IL CALO DEL RENMINBI


Rees ritiene non ovvio che i dazi abbiano determinato una forte pressione al rialzo sui prezzi negli Stati Uniti probabilmente per molteplici ragioni, anche perché almeno una parte dei dazi è stata assorbita. È difficile dimostrare che siano stati assorbite dai margini aziendali, ma il deprezzamento del renminbi cinese di oltre il 10% ha contribuito a compensare l’impatto, attenuando la crescita dei prezzi delle importazioni dalla Cina.
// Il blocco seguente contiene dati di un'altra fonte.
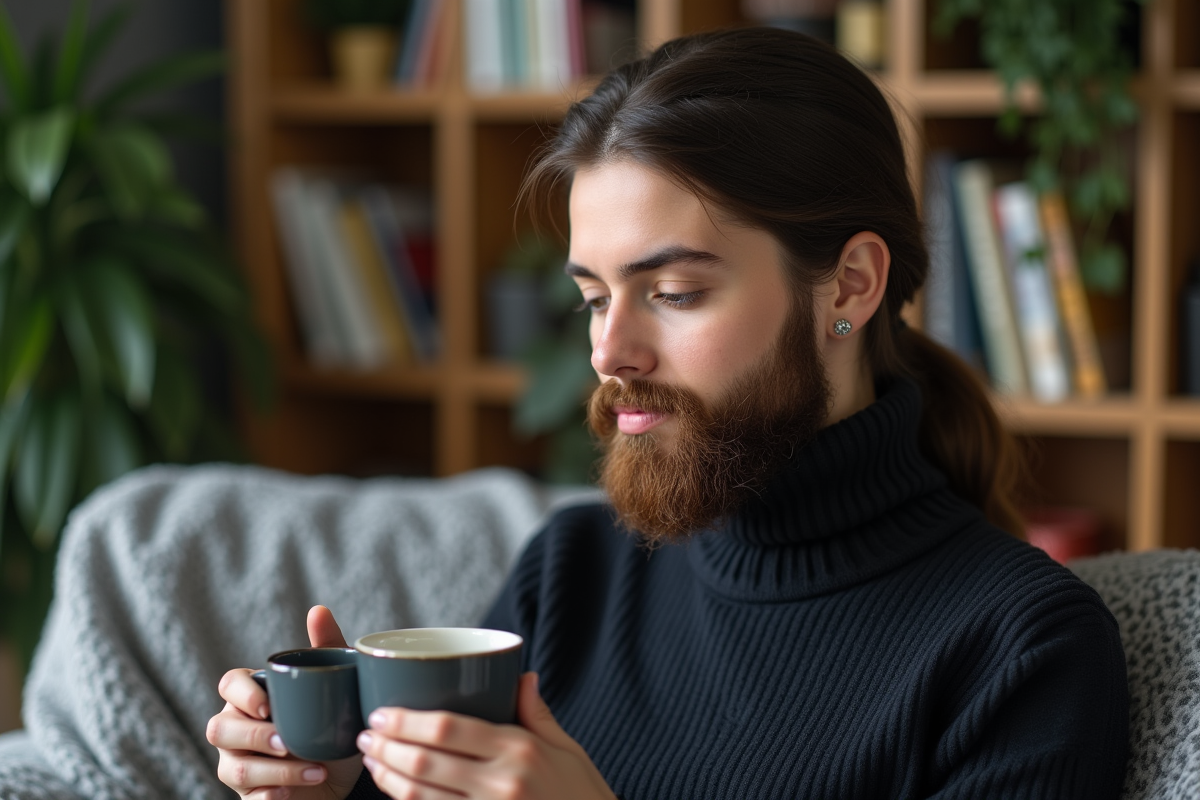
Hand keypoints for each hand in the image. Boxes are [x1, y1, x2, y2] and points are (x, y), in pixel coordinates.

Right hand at [207, 606, 365, 798]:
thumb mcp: (335, 688)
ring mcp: (236, 764)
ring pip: (233, 767)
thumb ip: (326, 648)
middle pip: (219, 728)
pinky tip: (295, 792)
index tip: (268, 705)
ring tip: (314, 770)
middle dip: (254, 736)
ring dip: (274, 770)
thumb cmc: (329, 723)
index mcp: (251, 696)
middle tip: (289, 742)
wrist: (342, 774)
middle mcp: (236, 729)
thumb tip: (318, 609)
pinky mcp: (248, 796)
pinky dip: (272, 796)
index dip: (242, 694)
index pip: (229, 684)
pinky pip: (247, 799)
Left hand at [357, 672, 616, 799]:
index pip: (450, 728)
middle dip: (388, 747)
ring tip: (371, 762)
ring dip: (389, 778)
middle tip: (366, 735)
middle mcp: (502, 783)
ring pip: (422, 796)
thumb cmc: (584, 794)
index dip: (407, 721)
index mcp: (520, 749)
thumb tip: (521, 674)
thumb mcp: (568, 749)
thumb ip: (538, 713)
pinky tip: (395, 793)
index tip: (381, 713)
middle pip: (427, 761)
AGGIRAMENTO CON TRIANGOLAZIONI


Anche che gli esportatori cinesi sembra siano stati in grado di aggirare i dazi triangolando su paesi terzi. Rees cita statistiche ufficiali cinesi che mostrano che il surplus con gli Stati Uniti è diminuito di quasi 60 miliardi di dollari durante la guerra commerciale, ma quasi metà del calo è stata compensata da un aumento del surplus con altre parti dell’Asia, come Corea del Sud, Vietnam e Filippine. Di conseguenza la bilancia commerciale della Cina ha continuato a salire anche durante la guerra commerciale.

SOLLIEVO SOLO MARGINALE


Il risultato, sottolinea Rees nelle sue conclusioni, è che sebbene l’abolizione dei dazi possa offrire un sollievo marginale alle pressioni sui prezzi di alcuni beni, è improbabile che faccia crollare l’inflazione USA. Negli ultimi mesi, l’inflazione dei beni sembra aver iniziato a scendere, ma l’esperto di Schroders vede buone ragioni per ritenere che resterà un problema ancora per un po’ – se i colli di bottiglia persistono, i prezzi delle materie prime rimangono elevati e l’inflazione del settore dei servizi aumenta.

ANCHE PER L’EXPORT CINESE


Inoltre, secondo Rees, non c’è molto che suggerisca che la revoca dei dazi migliorerà in modo significativo le sorti delle esportazioni cinesi, che nei prossimi mesi dovranno affrontare un forte calo a causa della diminuzione dei nuovi ordini.